God's answer is hard to take in our secular world, when we are impatient for answers and for Peace. God says, "For the vision still has its time, presses on to fulfillment; if it delays, wait for it."
It is extremely difficult to wait, when all around us is chaos. But, this is the very strategy that I adopted in the tumultuous house where I grew up. . . I bided my time, and I waited.
At night, I waited and watched until everyone went to sleep, and until when it was safe for me to go to sleep.
If I was not fed dinner, I waited until daybreak, when perhaps I could find a neighbor who would feed me.
I sometimes went to school with a black eye, so I hid in my room and played music. Or, I sat under a majestic pine tree, on her bed of sweet-smelling needles. I watched and I waited.
I knew that I had to get my education, if I were going to leave home and support myself, as soon as I was no longer a minor. Much of my childhood, I spent in my room, studying; or when studying was done, reading everything I could get my hands on. I needed to know as much as possible to make it in the world on my own.
I took odd jobs as a young girl, babysitting, pet sitting, at $1 per hour. I saved every penny; I built a nest egg for when I could safely leave.
I left an escape kit at a girlfriend's house, in case things got too much for me to take and I had to leave suddenly.
But I also had a clear vision.
I would also lie in the grass, flat on my back, watching the clouds scudding by, and I would daydream. I was crafting a dream, about how my life could be, in the future.
I would meet my soul mate. Then, it would be through him, that I would gain another family. He would understand me completely, and would love me unconditionally.
I thought I would meet him in High School. No. . . . I thought I would meet him in college. No. . . . I thought I would meet him in Graduate school.

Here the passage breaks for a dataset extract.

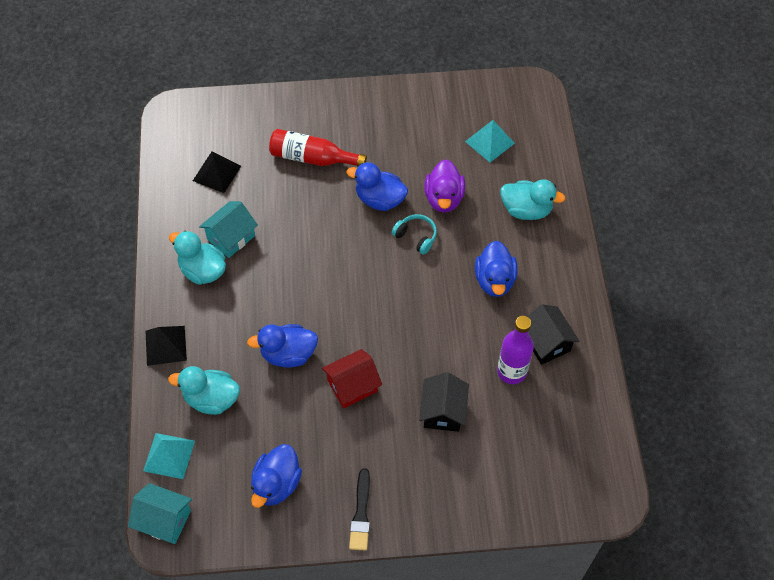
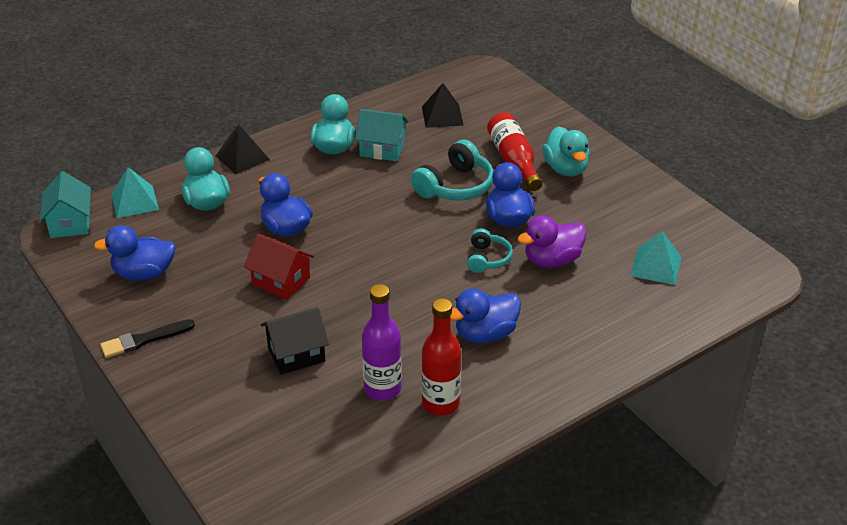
camera: 60 degrees right, 20 degrees down
(316, 212) = (455, 186): none -> turquoise headphones
(526, 210) = (597, 325): turquoise duck -> turquoise duck (565, 169)
(546, 342) = (440, 403): black house -> red bottle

No. . . . I had to wait for him many years.
I thought he would be blond and have blue eyes. I fancied his name would be Paul. I met my husband, and he was all that. Oh, and his Confirmation name was Paul.
I dreamed of a vintage home, filled with antique furniture and my own needlework, with a bit of land and gardens of beautiful flowers. We did find that home, but we waited and waited-- it happened half a dozen years after we got married.
I thought our child would be a boy, blond and blue-eyed, fun-loving and healthy. I had to wait for him, too -- we waited 15 years. He obviously did not show up when we expected him. But, when he finally arrived, he was just as I had pictured, and he was perfect for us.
We do not know what Habakkuk wrote on that tablet for his vision. I can only guess that he longed for Peace. For justice. To be finally free of the violence. For a safe and comfortable home. For a chance to use his gifts to make his world better.
As our world spins seemingly out-of-control, with the beheadings, the maiming and killing of children, the hunger both physical and spiritual, and the egotism of our world leaders, we feel out-of-control, too.
But God tells us to write down our vision. To wait for it.
We CAN reach for our own vision, a glimpse into the Kingdom of Heaven, right here on earth. IF we have Faith, that is --an unerring belief in the power of Ultimate Love-- we can spread our vision beyond the four walls of our homes. We can take that Love wherever we go.
And we can take comfort that God is in control, as we await His Divine Vision.